Sieger has charged from the outset that the heter was fraudulent and carried out by the rabbis in return for money, but the $500,000 figure is 10 times more than the sum of the alleged bribe described in previous court documents. She is suing the rabbis for millions of dollars.
Sieger described her version of the money trail, based on subpoenaed bank documents, to The Jewish Week on Tuesday.
The papers indicate the rabbis each invested the funds in Independence Savings Bank, which was then making an initial public offering.

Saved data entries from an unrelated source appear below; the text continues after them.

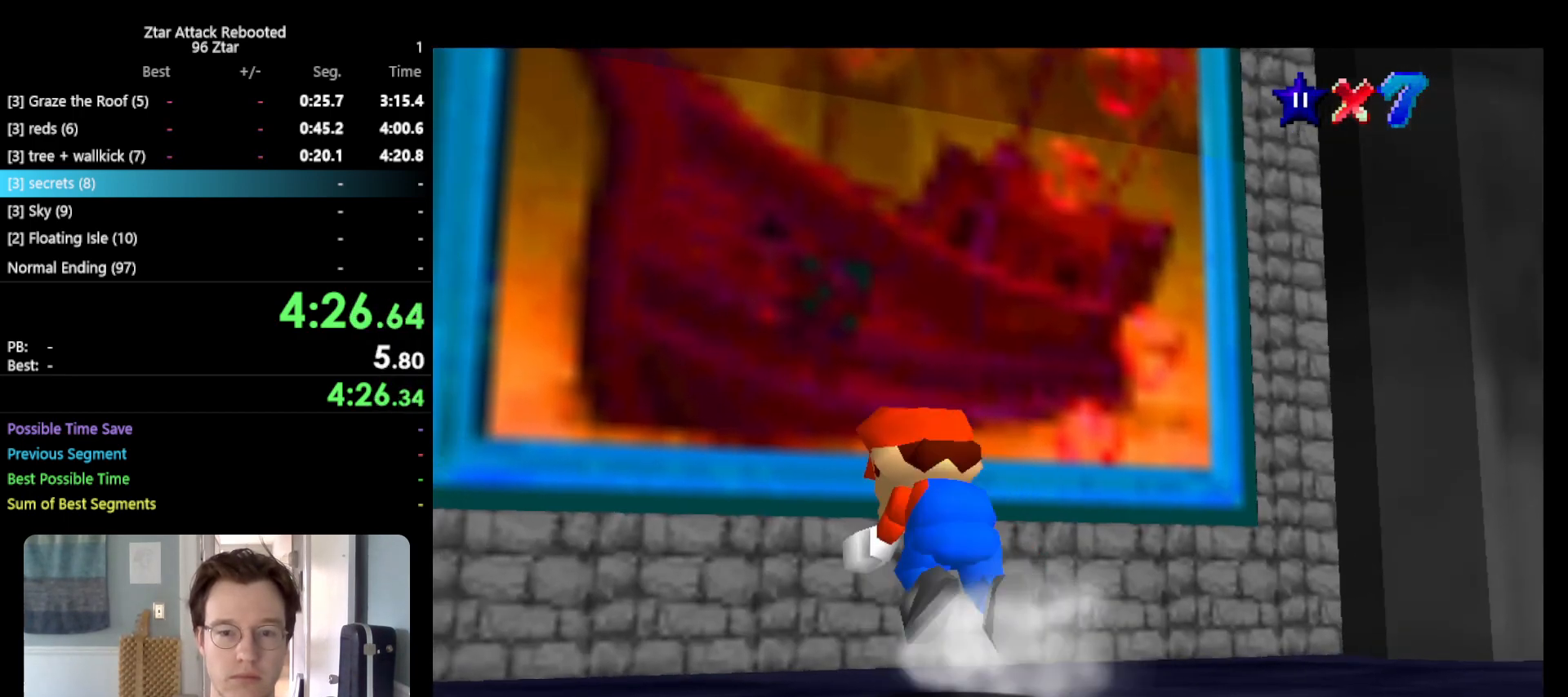
{"buttons": ["A", "Z"], "left_stick": "up-left", "events": []}
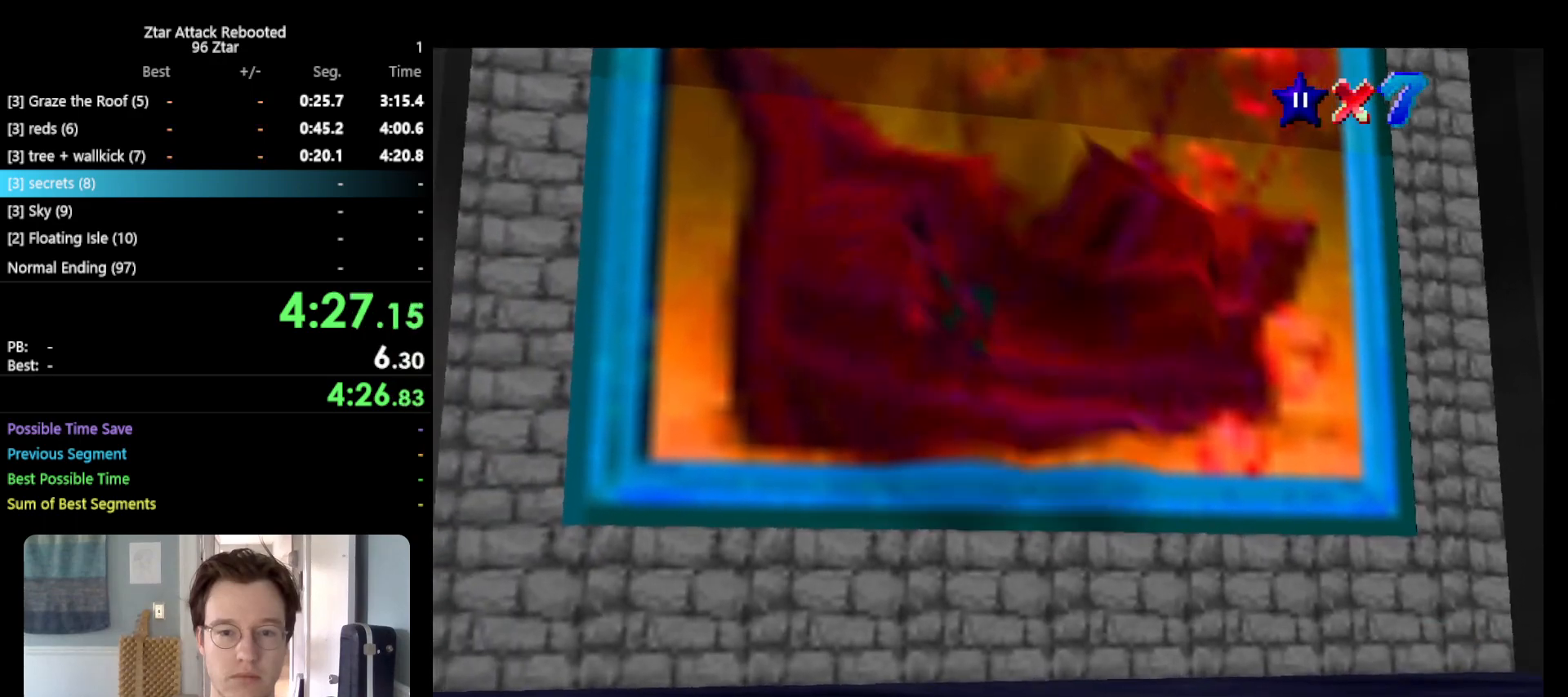
{"buttons": [], "left_stick": "center", "events": [[17, "A", "up"], [17, "Z", "up"], [50, "left_stick", "center"]]}
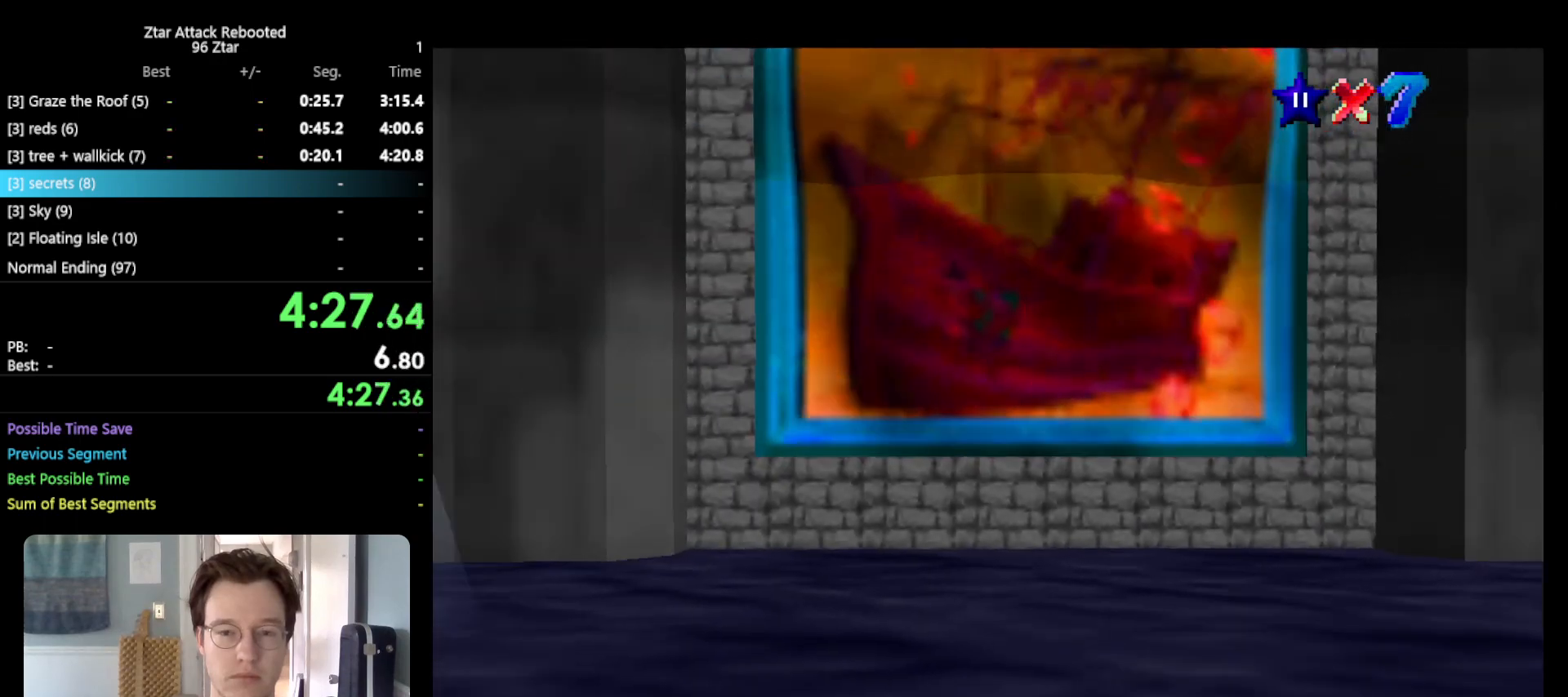
{"buttons": ["A", "START"], "left_stick": "center", "events": [[167, "A", "down"], [200, "B", "down"], [233, "START", "down"], [267, "B", "up"], [300, "A", "up"], [333, "START", "up"], [417, "A", "down"], [417, "START", "down"]]}
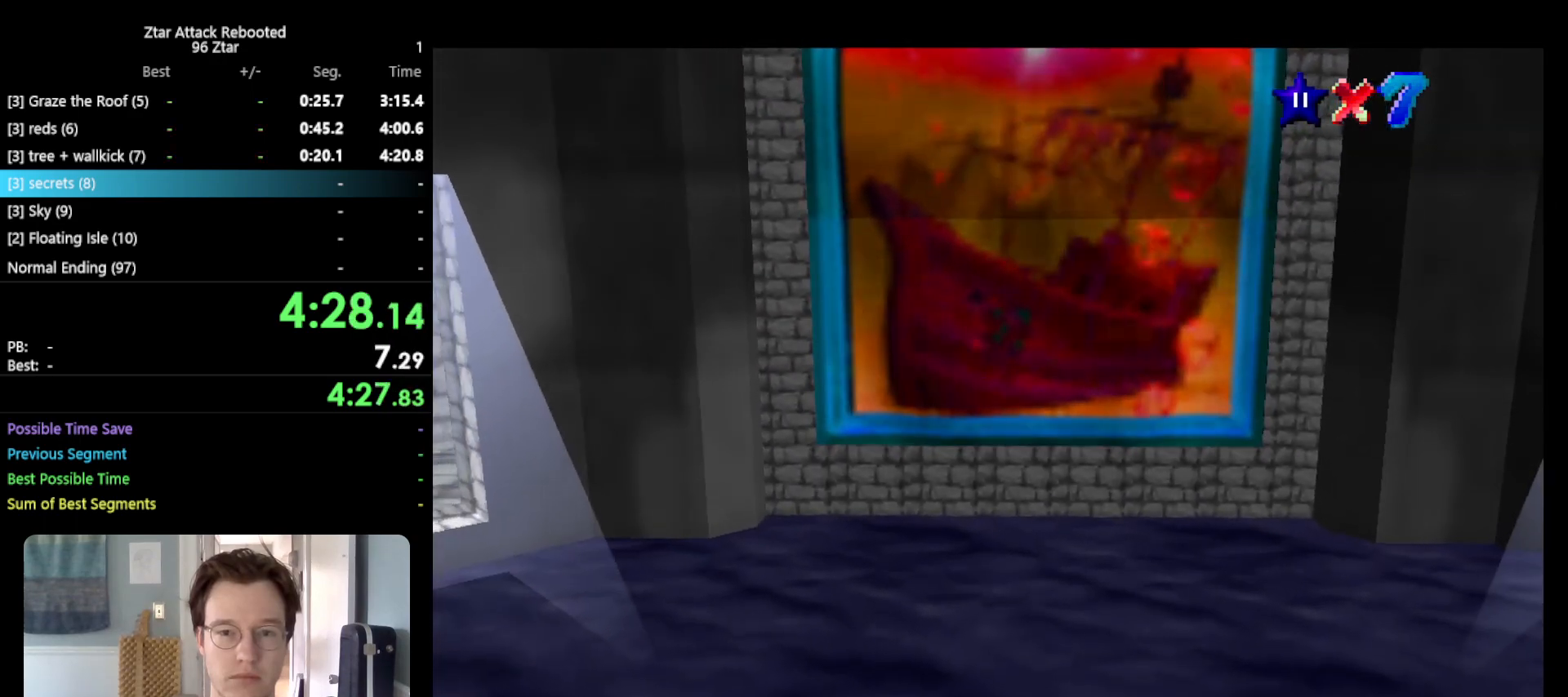
{"buttons": ["A"], "left_stick": "center", "events": [[33, "B", "down"], [67, "B", "up"], [67, "START", "up"], [117, "A", "up"], [167, "START", "down"], [217, "A", "down"], [250, "START", "up"], [283, "B", "down"], [383, "B", "up"], [383, "START", "down"], [417, "A", "up"], [500, "A", "down"], [500, "START", "up"]]}
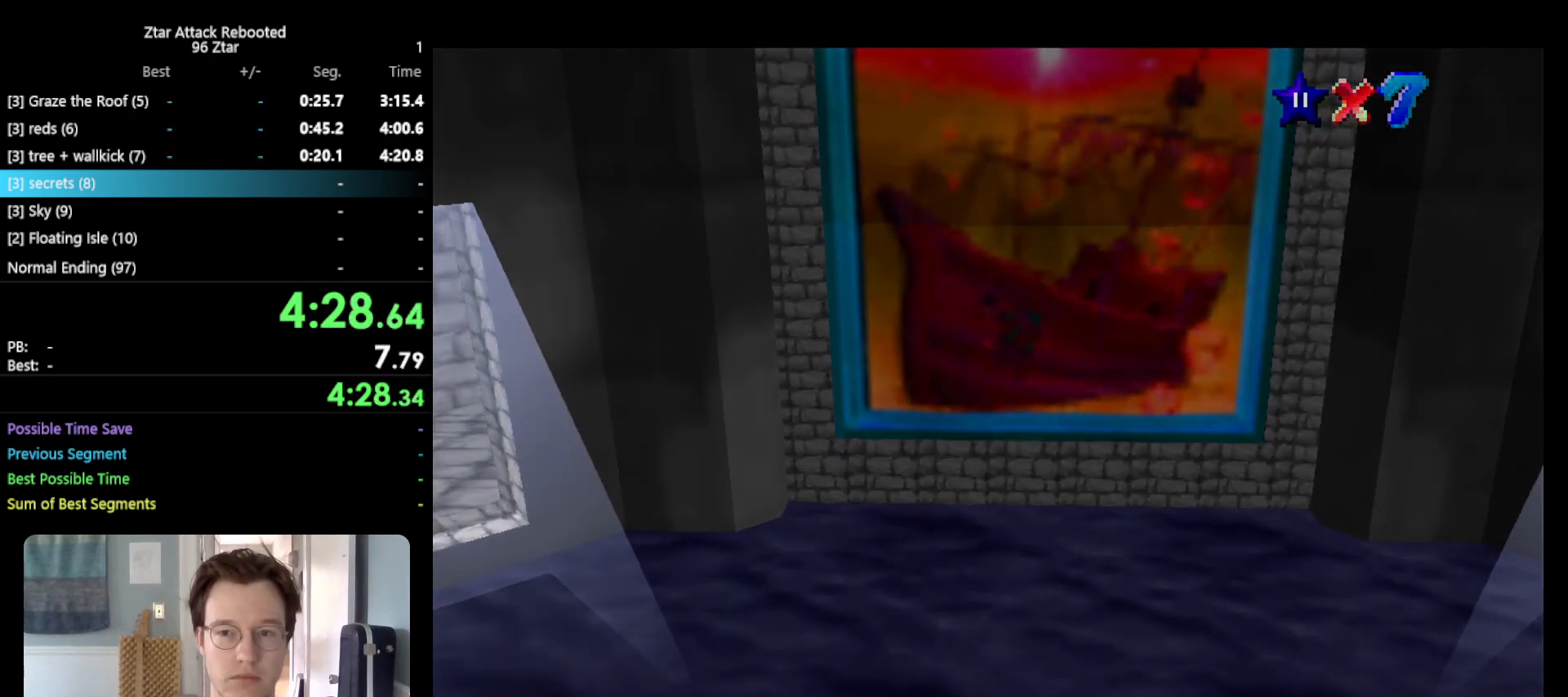
{"buttons": [], "left_stick": "center", "events": [[67, "B", "down"], [67, "START", "down"], [83, "B", "up"], [150, "A", "up"], [183, "A", "down"], [250, "START", "up"], [317, "START", "down"], [400, "A", "up"], [433, "START", "up"]]}
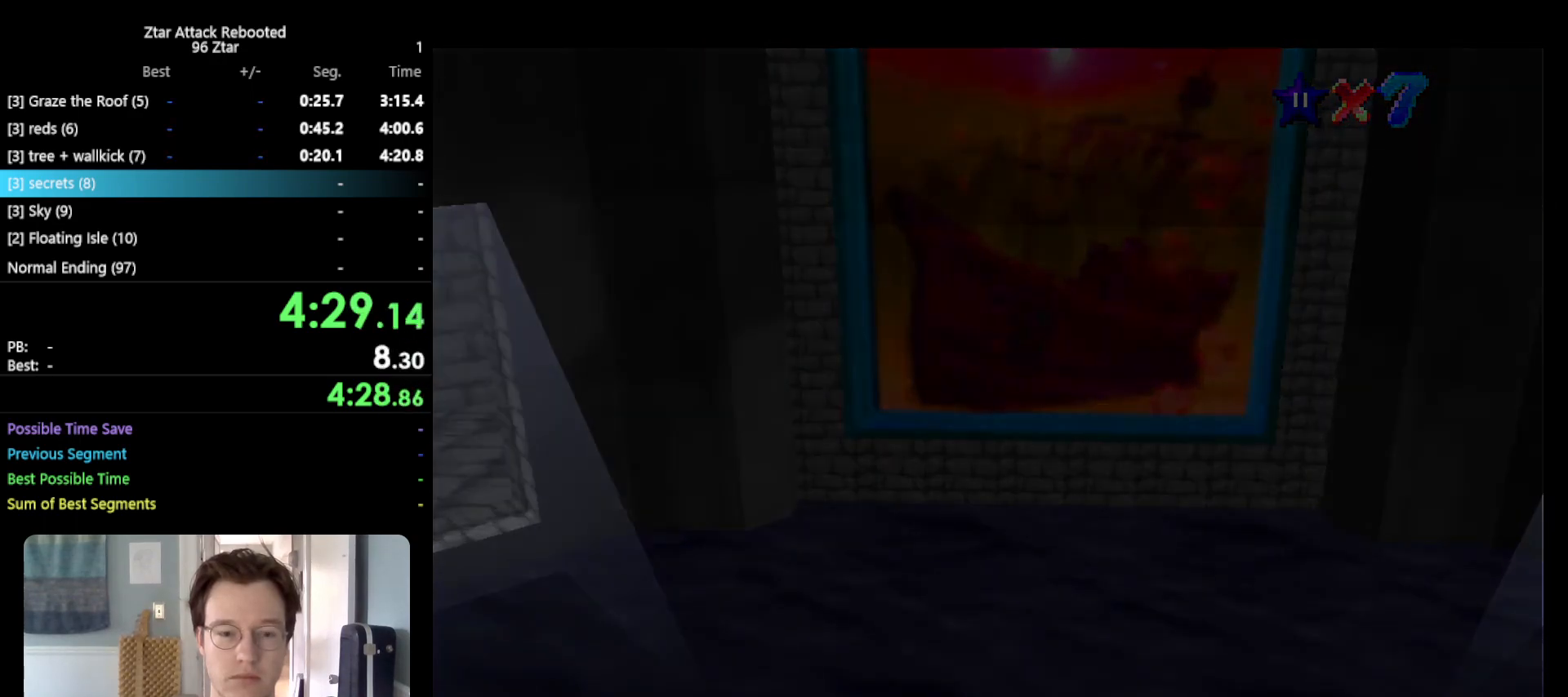
{"buttons": ["START"], "left_stick": "center", "events": [[50, "A", "down"], [50, "START", "down"], [150, "A", "up"], [167, "START", "up"], [267, "A", "down"], [267, "START", "down"], [383, "START", "up"], [417, "A", "up"], [483, "START", "down"]]}
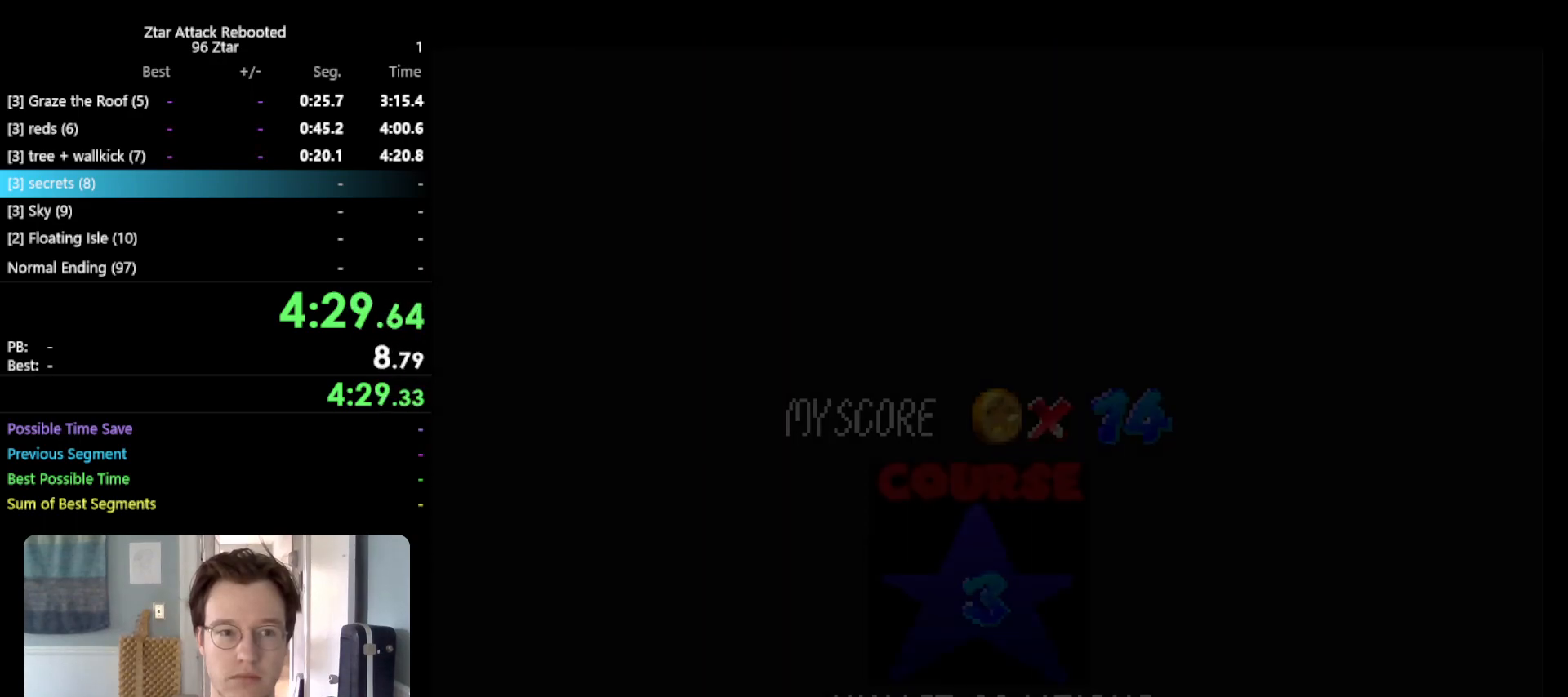
{"buttons": ["A", "START"], "left_stick": "center", "events": [[50, "A", "down"], [117, "START", "up"], [200, "A", "up"], [267, "START", "down"], [300, "A", "down"], [300, "START", "up"], [417, "START", "down"]]}
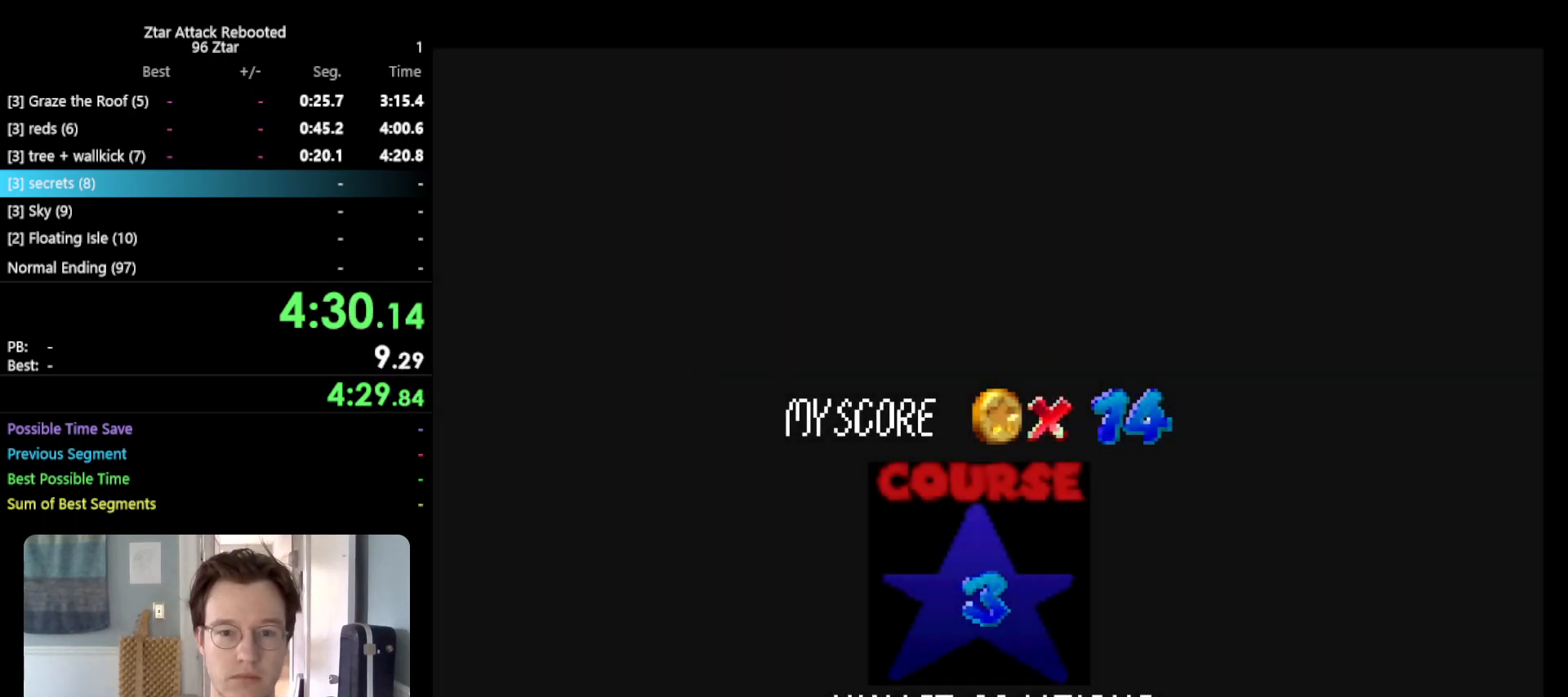
{"buttons": [], "left_stick": "center", "events": [[100, "START", "up"], [117, "START", "down"], [217, "A", "up"], [250, "START", "up"], [283, "A", "down"], [350, "START", "down"], [383, "B", "down"], [417, "B", "up"], [433, "A", "up"], [467, "START", "up"]]}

She asserted that “the heter was used as an extortion tool” and said she “will not stop until the heter is nullified, my name is cleared, and I make sure this never happens to anyone again.”
Nathan Lewin, the Washington attorney representing Rabbis Ginsberg and Ralbag, and two other rabbis involved, flatly denied the motion’s charges as “a total falsehood.”
Lewin insisted that the heter was legitimate — prompted by Sieger’s refusal to accept a get, he said — and had been issued two months before the alleged financial transactions took place.
“Why bribe someone after the case?” he asked.
Lewin called Sieger “the Tawana Brawley of the Orthodox community,”
referring to the highly charged racial case in which a black teenage girl falsely accused several white men of molesting her.
“The real story here is how Mrs. Sieger has bamboozled many people in the community into sympathizing with her” when her allegations have proven to be untrue, Lewin said.
Sieger’s case against the rabbis has been delayed frequently, with both sides blaming the other for the postponements.